The Constitution of the Robert Simpson Society
The association shall be called “The Robert Simpson Society”, hereinafter referred to as “the Society”.
2. Aims and Objects
The aims and objects of the Society shall be to promote knowledge and appreciation of the work of Dr Robert Simpson, and to sponsor the study, performance and recording of his music.
In pursuit of its objects the Society may engage in any lawful fund-raising or trading activity, but in no circumstances shall any profit or financial surplus arising from such an activity be distributed to or applied for the personal benefit of any member of the Society or otherwise than in furthering the aims of the Society.
3. Membership and Subscriptions
Membership of the Society shall be secured by the payment of an annual subscription. The amount of the subscription shall be fixed annually by the Annual General Meeting of members. Subscriptions shall cover a period of one year from the date of joining the Society or the anniversary of that date.
The management of the Society shall be in the hands of a Committee comprising not more than ten members, plus a Chairman, a Vice-Chairman, Secretary, Treasurer and Editor, who shall be the Officers of the Society. The Chairman shall have a casting vote at meetings of members and of the Committee, and the quorum for meetings of the Committee shall be five persons including two officers.
The Committee shall have power to appoint a Patron, one or two Presidents and not more than ten Vice-Presidents, to further the interests of the Society. The Patron, Presidents and Vice-Presidents shall have no vote at meetings of members or of the Committee, except in their capacity as members. The Committee shall have power to appoint sub-committees and to delegate to them such powers as it considers appropriate.

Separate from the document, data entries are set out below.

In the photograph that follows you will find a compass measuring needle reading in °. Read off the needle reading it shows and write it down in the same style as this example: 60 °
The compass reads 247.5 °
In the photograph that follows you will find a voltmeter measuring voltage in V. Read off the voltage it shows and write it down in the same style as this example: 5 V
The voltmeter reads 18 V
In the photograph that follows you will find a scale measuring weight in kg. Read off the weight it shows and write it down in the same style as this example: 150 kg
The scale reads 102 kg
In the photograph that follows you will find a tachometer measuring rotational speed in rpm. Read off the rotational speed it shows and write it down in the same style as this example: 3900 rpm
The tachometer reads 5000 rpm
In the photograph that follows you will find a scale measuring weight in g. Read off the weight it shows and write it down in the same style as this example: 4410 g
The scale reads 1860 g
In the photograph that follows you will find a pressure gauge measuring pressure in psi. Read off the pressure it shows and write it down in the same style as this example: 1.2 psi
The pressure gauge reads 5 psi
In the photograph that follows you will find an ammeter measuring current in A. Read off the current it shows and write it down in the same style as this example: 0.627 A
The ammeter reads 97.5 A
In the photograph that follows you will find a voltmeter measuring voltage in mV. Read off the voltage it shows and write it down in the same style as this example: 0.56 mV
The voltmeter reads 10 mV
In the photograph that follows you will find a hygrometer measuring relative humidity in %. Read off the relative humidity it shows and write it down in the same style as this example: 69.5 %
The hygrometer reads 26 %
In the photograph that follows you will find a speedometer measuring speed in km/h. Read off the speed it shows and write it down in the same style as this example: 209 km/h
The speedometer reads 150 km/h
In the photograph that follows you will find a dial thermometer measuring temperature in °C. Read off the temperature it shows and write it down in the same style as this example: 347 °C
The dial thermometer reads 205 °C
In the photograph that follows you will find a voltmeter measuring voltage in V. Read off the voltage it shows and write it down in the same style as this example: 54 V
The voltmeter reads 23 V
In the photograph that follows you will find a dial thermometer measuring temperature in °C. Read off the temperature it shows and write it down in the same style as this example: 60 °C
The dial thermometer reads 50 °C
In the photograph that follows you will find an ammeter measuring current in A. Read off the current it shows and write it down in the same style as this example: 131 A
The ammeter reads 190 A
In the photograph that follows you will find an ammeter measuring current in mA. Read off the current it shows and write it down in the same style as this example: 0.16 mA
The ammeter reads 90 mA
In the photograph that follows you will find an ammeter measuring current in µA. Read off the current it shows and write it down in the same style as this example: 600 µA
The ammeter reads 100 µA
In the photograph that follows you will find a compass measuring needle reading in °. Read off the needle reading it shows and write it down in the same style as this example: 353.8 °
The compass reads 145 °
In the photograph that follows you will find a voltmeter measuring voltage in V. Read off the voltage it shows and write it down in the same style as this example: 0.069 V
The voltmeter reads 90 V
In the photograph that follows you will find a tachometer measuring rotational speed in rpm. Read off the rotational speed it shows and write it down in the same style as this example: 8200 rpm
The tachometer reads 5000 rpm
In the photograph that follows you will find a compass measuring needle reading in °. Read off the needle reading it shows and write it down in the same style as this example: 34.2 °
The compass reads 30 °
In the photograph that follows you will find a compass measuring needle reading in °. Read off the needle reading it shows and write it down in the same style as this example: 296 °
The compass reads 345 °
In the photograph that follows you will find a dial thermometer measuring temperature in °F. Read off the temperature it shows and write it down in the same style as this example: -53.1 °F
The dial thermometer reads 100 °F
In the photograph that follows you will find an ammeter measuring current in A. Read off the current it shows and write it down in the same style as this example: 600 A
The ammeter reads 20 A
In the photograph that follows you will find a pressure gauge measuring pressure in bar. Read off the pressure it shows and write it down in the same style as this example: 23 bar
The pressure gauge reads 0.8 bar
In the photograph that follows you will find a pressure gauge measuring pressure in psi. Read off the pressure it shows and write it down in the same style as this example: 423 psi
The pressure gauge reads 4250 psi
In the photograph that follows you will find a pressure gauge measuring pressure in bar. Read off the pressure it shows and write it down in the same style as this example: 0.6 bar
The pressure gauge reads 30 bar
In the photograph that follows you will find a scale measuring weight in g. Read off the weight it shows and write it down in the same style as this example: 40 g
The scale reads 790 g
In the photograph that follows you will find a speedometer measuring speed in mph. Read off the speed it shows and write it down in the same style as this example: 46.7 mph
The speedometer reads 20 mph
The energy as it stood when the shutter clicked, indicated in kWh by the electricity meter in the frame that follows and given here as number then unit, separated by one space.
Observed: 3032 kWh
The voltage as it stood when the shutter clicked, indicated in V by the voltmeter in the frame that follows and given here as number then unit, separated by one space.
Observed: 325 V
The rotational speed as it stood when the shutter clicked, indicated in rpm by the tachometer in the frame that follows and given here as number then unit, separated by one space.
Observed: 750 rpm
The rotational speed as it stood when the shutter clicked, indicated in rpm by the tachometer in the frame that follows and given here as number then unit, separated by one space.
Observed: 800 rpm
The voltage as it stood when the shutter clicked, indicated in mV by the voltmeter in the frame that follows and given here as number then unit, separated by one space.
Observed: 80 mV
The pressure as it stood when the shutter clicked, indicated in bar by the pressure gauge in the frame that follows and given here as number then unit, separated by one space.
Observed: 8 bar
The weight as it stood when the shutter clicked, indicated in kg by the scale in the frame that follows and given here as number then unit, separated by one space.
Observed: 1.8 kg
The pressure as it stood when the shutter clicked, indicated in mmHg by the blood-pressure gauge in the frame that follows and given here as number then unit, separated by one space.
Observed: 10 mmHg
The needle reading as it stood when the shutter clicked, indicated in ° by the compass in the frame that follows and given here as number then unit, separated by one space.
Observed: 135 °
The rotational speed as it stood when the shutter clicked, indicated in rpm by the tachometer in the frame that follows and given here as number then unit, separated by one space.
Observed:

No members of the Society shall make public statements or enter into commitments on behalf of the Society unless so authorized by the Committee. The Committee shall have full powers to pursue the aims and objects of the Society on behalf of members.
The Officers and Committee shall be elected for three years by members present in person or by proxy at the Annual General Meeting. The Committee shall have power to fill any casual vacancies arising during that period in its membership, and to co-opt additional members as required.
6. General Meetings
The Annual General Meeting shall be held before the end of each calendar year. Not less than fourteen days’ notice of general meetings shall be given in writing to members. The quorum for general meetings shall be 6 members, including 2 officers, present in person. An extraordinary general meeting of members shall be convened by the Secretary on the request of not less than one-fifth of the membership or twenty members (whichever is the less).
The financial year of the Society shall run from 1st April to 31st March, and the accounts for that period shall be submitted at the Annual General Meeting.
8. Amendments to Constitution
The Constitution may be amended or rescinded with the consent of at least two-thirds of members present or by proxy at a general meeting when notice of such intention has been given to members.
9. Proxy Voting
Members unable to attend meetings in person may submit a vote by proxy on any specified matter. This vote must be submitted in writing.
In the event of dissolution of the Society, all assets remaining shall be transferred to such body or organization whose aims are compatible with those of the Society, as shall be approved by the members present at the general meeting approving such dissolution.